:: Document text ::
Lets see, so much to fix so few days on the slopes.

I will be concentrating my efforts on:

1) That elusive NASTAR Platinum...yep, screw gold I want the white metal. I managed gold with what many would consider the wrong tools for the job last season, so with some new proper gear, stronger legs and body I think its gonna happen.

2) Jumping; not in the park, just over rough terrain when at high speeds; its what literally broke my back last year.

3) Handling the chopped up stuff without feeling like I am in a losing battle; already shopping for the right tools for the job, iM88.

What I am doing now to help with all this is: heavy weight training, cardio, and cruising ebay. Course I also obtained a new BIG Ski SUV to get me to where I am going
post #32 of 54
Caption to those photos posted by Cirque: She rocks.

I'm a firm believer in having a few unrealistic goals. Scratch golf, skiing Big Sky like a movie star, being tall enough to reach the top shelf...
post #33 of 54
The shorter answer is what I'm not working on. .. or more correctly stated - what I don't need to work on.

No time to expound right now, but having the ability to master any given situation with a bag of strategic/tactical choices to pick from is the ultimate goal. I think they call it being well rounded ... I feel kind of square sometimes.
post #34 of 54
short carving turns. In particular, get forward.
post #35 of 54
Quote:
Originally Posted by carver_hk View Post
short carving turns. In particular, get forward.
Getting forward. That's what I'll be working on. I was working on making my lead change gradual and progressive through the turn, and more angulation/edge angle. I guess I'm better at those things, teacher asked me to demonstrate them to the rest of the class. I eat up the praise but tend to forget to ask what I'm doing wrong or how too get better. Some pictures posted here forced me to realize I'm backseat, no shin/tongue contact on the leading ski. That will be my focus.

I'll always try to ski better, but don't get out enough to really expect any significant improvement. I'm happy with how I ski which is an impediment to improvement.
post #36 of 54
greater fluidity, less hesitation.
post #37 of 54
Quote:
Originally Posted by telerod15 View Post
I'm happy with how I ski which is an impediment to improvement.
It is? Hunh. I've never skied well while unhappy about how I ski.
post #38 of 54
Maybe you were skiing well but negative feeling kept you from your happy place.
post #39 of 54
Quote:
Originally Posted by telerod15 View Post
Getting forward. That's what I'll be working on. I was working on making my lead change gradual and progressive through the turn, and more angulation/edge angle.
Same here. But getting forward seems to be top priority. I believe getting forward in a controlled manor means one can control the shovel pressure and therefore the turn radius. Unfortunately it looks its a long way to go.
post #40 of 54
I continue to work on skiing variable terrain better. Challenges are keeping my upper body facing more down the hill when conditions/terrain get harder. One bad habit I'd like to break is what I do with my hands, I find that they're rarely out front, and when things get tough I'm dropping them down around my hips and dragging one or both poles like outriggers.
:::
:: Information shown ::
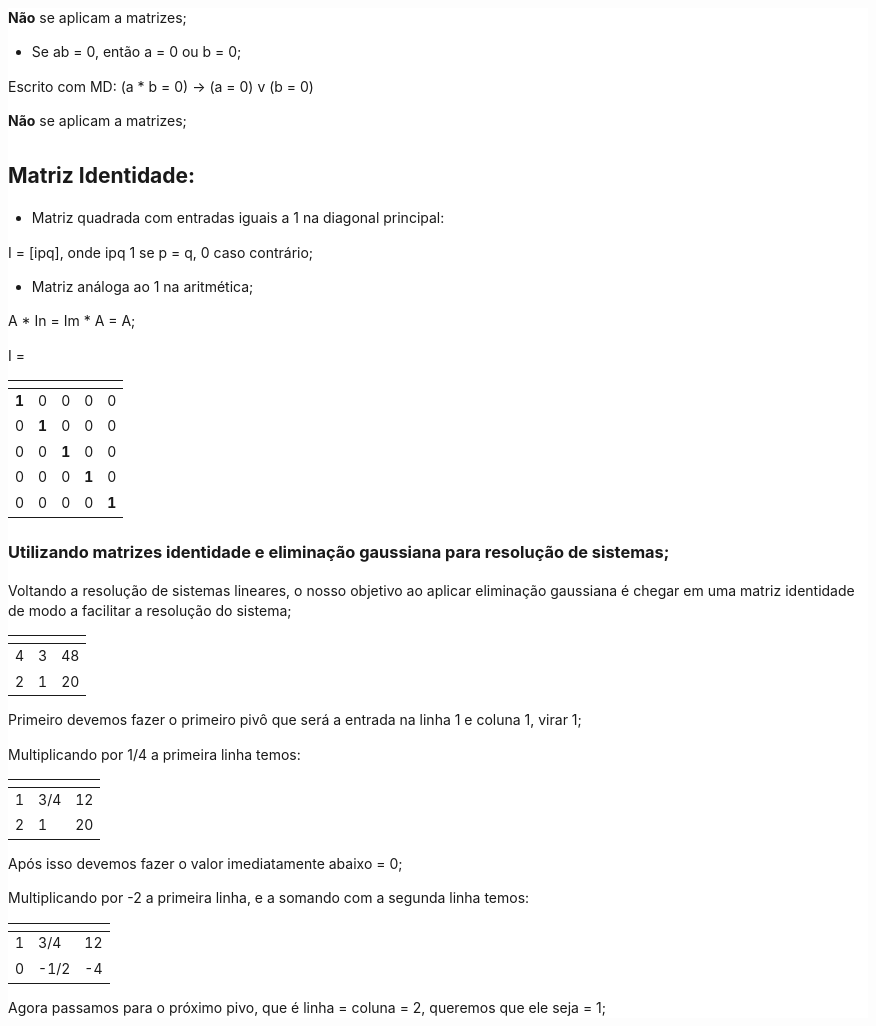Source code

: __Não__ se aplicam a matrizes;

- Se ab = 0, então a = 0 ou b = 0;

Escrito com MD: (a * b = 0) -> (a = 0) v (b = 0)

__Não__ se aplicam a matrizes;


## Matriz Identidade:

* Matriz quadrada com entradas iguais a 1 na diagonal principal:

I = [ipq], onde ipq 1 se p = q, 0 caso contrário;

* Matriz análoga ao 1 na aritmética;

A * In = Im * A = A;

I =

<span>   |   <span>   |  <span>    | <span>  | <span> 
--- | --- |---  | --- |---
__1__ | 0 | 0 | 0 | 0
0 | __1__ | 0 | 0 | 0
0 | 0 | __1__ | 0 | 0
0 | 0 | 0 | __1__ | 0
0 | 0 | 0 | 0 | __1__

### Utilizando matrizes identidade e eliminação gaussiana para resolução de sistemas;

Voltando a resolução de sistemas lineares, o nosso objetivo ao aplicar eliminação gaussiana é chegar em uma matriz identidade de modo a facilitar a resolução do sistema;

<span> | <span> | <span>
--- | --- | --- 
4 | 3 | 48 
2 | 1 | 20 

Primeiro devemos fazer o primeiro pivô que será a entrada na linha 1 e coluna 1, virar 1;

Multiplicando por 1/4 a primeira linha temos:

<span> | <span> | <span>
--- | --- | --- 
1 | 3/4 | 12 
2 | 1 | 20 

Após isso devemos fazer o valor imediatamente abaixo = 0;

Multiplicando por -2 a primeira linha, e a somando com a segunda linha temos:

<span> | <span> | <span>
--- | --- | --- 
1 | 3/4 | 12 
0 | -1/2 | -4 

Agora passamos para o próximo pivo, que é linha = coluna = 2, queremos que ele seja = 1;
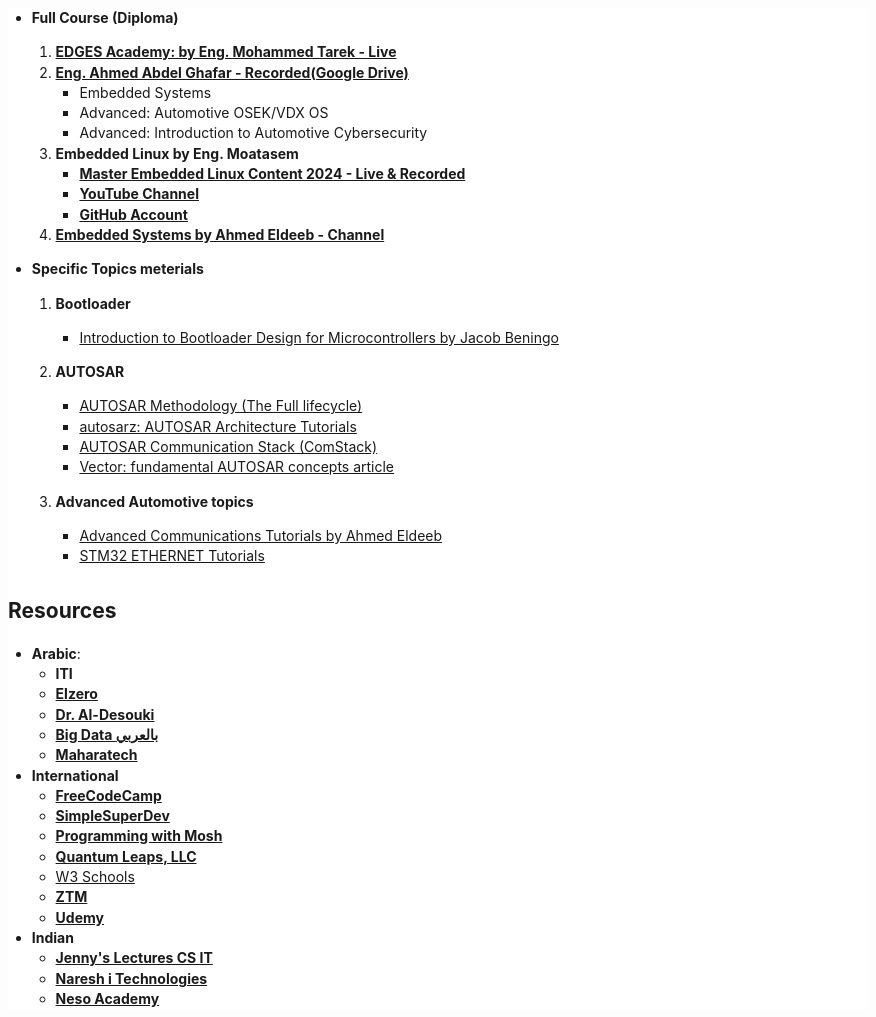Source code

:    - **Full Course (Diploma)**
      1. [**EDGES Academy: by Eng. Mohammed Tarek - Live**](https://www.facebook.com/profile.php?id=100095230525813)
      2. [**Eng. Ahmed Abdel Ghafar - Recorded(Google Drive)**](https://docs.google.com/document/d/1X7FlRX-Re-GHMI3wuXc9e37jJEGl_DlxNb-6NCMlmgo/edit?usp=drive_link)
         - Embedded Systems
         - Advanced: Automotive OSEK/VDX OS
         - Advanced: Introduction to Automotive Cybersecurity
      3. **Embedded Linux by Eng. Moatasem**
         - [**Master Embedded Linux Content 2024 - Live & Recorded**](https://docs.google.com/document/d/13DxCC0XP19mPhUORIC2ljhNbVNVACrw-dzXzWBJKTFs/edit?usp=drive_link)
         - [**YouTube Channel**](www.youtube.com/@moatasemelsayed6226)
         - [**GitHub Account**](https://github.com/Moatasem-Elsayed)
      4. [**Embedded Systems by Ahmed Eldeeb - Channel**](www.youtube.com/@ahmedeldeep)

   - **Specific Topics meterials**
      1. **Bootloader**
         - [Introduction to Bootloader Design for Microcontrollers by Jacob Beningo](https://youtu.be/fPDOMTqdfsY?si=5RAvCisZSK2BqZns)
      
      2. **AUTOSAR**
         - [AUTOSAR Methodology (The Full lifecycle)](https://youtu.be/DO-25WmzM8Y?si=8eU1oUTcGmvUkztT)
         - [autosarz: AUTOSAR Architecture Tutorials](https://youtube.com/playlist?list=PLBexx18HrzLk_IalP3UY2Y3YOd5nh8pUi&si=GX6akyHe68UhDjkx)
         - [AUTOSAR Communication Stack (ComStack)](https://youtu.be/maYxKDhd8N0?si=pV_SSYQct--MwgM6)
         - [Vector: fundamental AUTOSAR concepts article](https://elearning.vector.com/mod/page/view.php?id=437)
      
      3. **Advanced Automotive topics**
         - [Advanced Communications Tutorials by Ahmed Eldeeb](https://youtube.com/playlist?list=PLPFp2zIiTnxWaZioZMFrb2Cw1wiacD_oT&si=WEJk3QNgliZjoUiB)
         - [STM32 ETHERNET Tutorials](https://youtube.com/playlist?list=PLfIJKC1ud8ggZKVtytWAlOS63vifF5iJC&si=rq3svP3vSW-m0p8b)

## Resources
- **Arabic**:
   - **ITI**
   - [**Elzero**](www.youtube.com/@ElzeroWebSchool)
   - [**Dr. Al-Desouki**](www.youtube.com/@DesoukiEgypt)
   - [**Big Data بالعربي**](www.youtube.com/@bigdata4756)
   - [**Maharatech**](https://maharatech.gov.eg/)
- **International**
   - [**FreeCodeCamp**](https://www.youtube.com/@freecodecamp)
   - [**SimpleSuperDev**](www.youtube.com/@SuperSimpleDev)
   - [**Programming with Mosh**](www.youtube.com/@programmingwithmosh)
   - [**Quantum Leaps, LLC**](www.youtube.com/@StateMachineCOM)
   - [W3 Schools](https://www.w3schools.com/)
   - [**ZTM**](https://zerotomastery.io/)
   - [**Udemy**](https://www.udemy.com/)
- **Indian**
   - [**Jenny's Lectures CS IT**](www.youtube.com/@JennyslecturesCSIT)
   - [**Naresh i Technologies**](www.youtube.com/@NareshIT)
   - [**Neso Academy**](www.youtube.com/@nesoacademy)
:::
:: Information shown ::
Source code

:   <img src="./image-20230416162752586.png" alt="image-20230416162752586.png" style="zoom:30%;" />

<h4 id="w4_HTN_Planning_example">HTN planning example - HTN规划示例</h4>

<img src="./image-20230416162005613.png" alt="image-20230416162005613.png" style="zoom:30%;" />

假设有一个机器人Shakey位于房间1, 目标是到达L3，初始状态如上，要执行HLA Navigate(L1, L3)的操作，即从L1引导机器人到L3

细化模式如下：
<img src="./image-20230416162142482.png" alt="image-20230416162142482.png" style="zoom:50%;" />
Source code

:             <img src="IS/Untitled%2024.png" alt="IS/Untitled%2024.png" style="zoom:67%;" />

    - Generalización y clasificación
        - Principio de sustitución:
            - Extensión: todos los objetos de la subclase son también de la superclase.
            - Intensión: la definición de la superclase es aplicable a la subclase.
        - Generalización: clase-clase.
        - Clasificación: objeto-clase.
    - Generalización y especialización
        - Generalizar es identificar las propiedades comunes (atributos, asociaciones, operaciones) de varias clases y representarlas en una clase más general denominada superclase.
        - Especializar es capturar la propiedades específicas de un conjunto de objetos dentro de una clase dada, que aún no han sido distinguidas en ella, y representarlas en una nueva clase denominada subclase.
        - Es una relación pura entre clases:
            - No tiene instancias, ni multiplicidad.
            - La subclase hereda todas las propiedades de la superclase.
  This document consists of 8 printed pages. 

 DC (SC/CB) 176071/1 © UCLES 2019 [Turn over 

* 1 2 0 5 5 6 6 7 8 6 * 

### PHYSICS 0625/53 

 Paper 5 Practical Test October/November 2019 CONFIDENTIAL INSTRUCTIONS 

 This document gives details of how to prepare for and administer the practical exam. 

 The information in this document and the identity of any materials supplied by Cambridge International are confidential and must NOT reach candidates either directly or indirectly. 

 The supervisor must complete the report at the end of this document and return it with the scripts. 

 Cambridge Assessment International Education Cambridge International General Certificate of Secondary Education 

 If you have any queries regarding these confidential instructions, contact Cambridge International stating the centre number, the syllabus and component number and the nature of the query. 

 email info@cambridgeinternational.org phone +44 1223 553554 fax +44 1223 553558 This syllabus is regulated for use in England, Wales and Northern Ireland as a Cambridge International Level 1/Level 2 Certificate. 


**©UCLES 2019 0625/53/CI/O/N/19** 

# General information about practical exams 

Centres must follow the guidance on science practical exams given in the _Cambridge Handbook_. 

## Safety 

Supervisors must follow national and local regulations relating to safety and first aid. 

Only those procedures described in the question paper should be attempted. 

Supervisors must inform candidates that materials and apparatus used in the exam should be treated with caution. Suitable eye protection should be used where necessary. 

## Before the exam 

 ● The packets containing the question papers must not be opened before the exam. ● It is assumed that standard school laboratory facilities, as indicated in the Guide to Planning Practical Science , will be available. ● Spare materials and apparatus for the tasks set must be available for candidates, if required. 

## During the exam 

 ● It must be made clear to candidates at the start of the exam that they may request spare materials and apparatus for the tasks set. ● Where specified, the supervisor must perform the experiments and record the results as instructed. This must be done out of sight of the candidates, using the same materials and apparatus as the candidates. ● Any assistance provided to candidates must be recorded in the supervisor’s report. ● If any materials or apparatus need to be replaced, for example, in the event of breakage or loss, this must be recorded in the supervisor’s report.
:::
:: Information shown ::
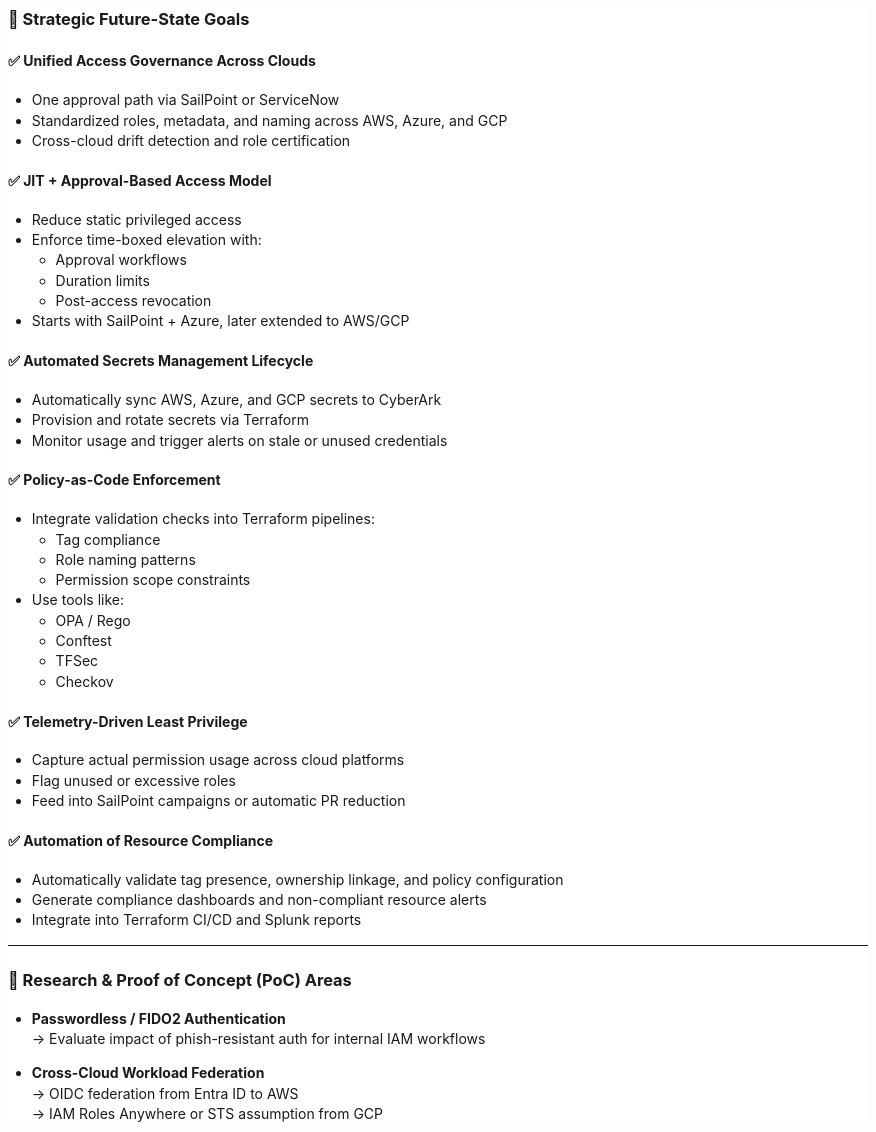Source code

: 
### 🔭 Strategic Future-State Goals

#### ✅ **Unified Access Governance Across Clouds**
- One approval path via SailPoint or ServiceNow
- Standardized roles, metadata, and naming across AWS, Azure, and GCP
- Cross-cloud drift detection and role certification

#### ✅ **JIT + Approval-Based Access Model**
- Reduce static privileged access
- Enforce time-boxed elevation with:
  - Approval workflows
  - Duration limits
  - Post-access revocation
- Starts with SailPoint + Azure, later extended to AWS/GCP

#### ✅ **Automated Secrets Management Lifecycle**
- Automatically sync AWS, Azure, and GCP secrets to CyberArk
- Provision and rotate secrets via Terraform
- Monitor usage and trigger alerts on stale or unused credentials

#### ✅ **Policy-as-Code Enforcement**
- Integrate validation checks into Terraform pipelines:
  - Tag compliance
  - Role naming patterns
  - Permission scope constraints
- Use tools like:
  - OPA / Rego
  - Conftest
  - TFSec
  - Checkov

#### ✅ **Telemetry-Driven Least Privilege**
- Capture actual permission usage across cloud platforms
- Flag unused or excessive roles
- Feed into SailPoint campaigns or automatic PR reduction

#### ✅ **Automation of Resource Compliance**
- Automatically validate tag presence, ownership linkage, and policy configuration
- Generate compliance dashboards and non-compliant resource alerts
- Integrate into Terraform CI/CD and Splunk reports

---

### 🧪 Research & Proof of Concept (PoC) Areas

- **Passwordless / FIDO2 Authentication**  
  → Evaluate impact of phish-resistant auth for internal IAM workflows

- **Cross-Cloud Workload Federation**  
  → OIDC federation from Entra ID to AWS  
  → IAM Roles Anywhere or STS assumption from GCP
:::
● **Tasks to carry out**:
A - Reproduce word for word the passage of the ski forum thread that begins at "post #39 of" and stops after "long way to go.".
B - In the ski forum thread, what ski is the first poster shopping for to handle the chopped-up snow?
C - According to the ski forum thread, why does the first poster think the NASTAR Platinum will happen this season?

● **Written answers**:
A -
post #39 of 54
Quote:
Originally Posted by telerod15 View Post
Getting forward. That's what I'll be working on. I was working on making my lead change gradual and progressive through the turn, and more angulation/edge angle.
Same here. But getting forward seems to be top priority. I believe getting forward in a controlled manor means one can control the shovel pressure and therefore the turn radius. Unfortunately it looks its a long way to go.

B - The iM88.

C - Last season the poster managed gold with what many would consider the wrong tools for the job. Now the poster has new proper gear and stronger legs and body.